Today is Kurman Bairam, a big Muslim religious holiday. It’s an official day off and according to the tradition you have to cook special ethnic meals today and visit your family and friends. Three people brought food from their homes to my organization’s office today. Meanwhile, I am thinking about gender and religion. Just to give a glimpse of what visual images I have of Islam. The picture shows a square full of praying men, this is the usual start of Muslim religious holidays in Kyrgyzstan. Women are not supposed to pray close to men. One of the reasons I know of is that the kneeling may expose parts of women’s bodies (because women are supposed to cover their ‘seductive’ ‘bodies completely, yet it does not save them from ‘revealing’ when they kneel as they are not supposed to wear trousers).

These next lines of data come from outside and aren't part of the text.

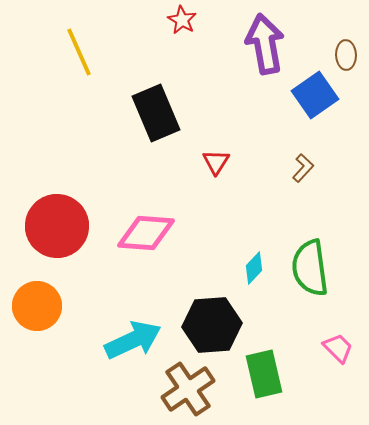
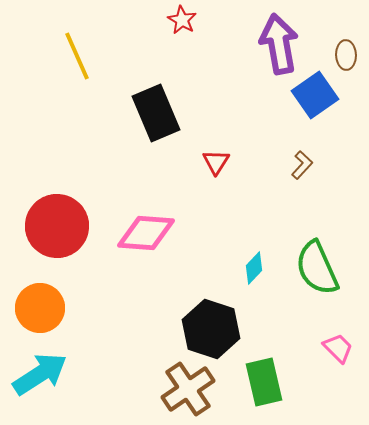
purple arrow: moved 14 px right
yellow line: moved 2 px left, 4 px down
brown L-shape: moved 1 px left, 3 px up
green semicircle: moved 7 px right; rotated 16 degrees counterclockwise
orange circle: moved 3 px right, 2 px down
black hexagon: moved 1 px left, 4 px down; rotated 22 degrees clockwise
cyan arrow: moved 93 px left, 34 px down; rotated 8 degrees counterclockwise
green rectangle: moved 8 px down
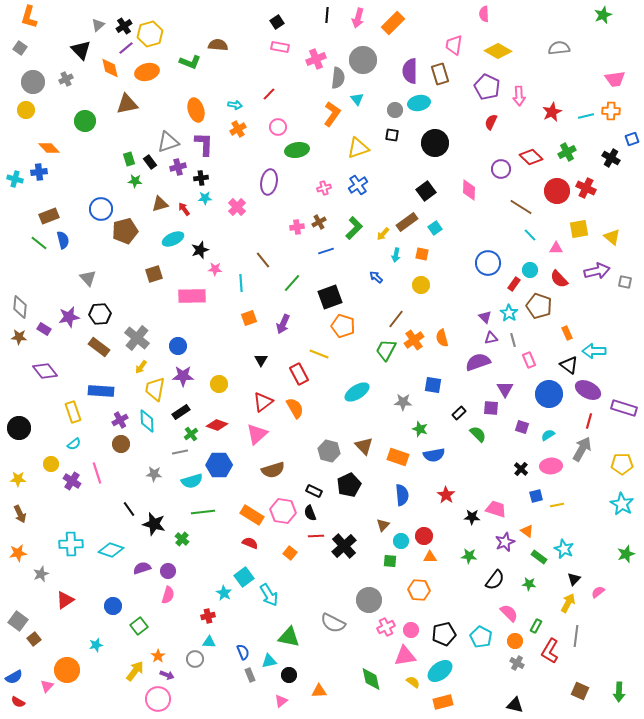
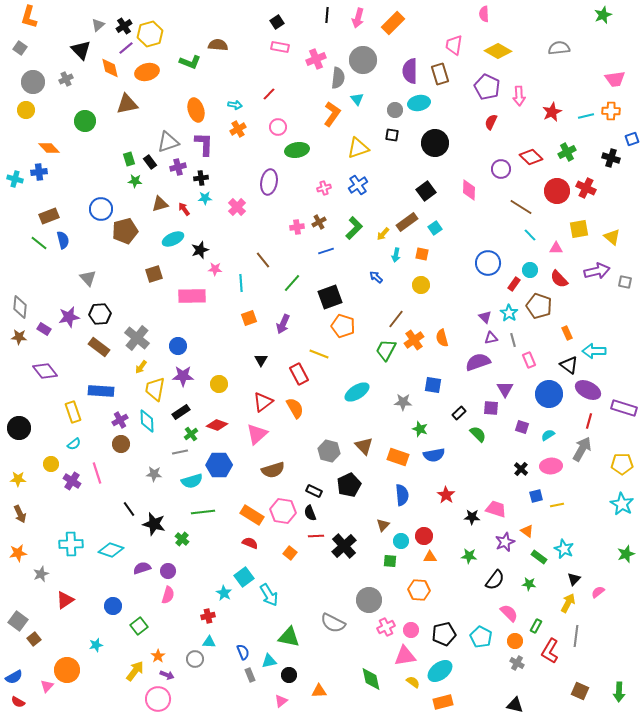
black cross at (611, 158): rotated 12 degrees counterclockwise
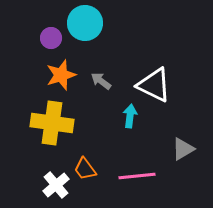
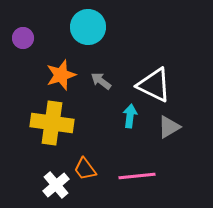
cyan circle: moved 3 px right, 4 px down
purple circle: moved 28 px left
gray triangle: moved 14 px left, 22 px up
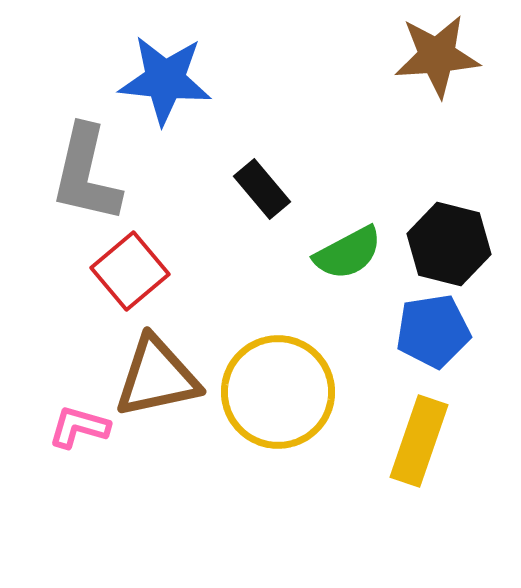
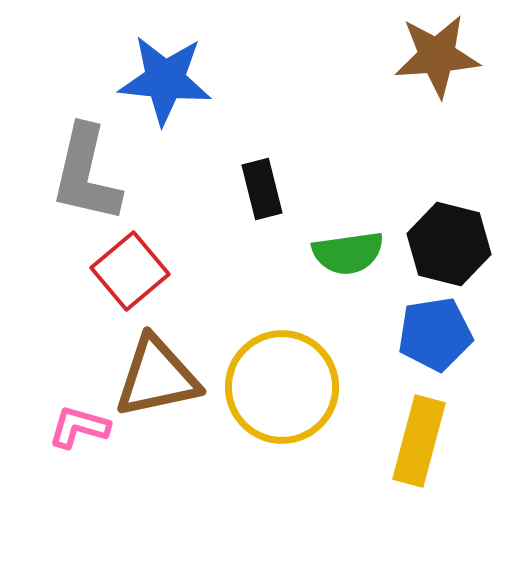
black rectangle: rotated 26 degrees clockwise
green semicircle: rotated 20 degrees clockwise
blue pentagon: moved 2 px right, 3 px down
yellow circle: moved 4 px right, 5 px up
yellow rectangle: rotated 4 degrees counterclockwise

I am not a Muslim woman and I do not know how it feels not to be able to attend a funeral ceremony at the cemetery or pray at the same square with men on a religious holiday. What I do know is that some intepretations of Islam bring enournous harm to women. Read an article today about sexual relations in Iran, it is scary. 12-year-old women being married, rape in marriage being a common thing and of course a taboo issue. To name some other ways to control women’s bodies: virginity testing in state clinics, stoning for alleged adultery, honor killings of women who allegedly had premarital sex by their families, death sentence for same-sex affection.
It scares me that I see more women in Kyrgyzstan following religious traditions. More women wear head scarves, more men come to the square to pray on religious holidays, some state leaders are openly supported by states with Sharia law. I do not want women in Kyrgyzstan to experience what their sisters go through in Iran. I would not wish anyone to go through a virginity check or a rape.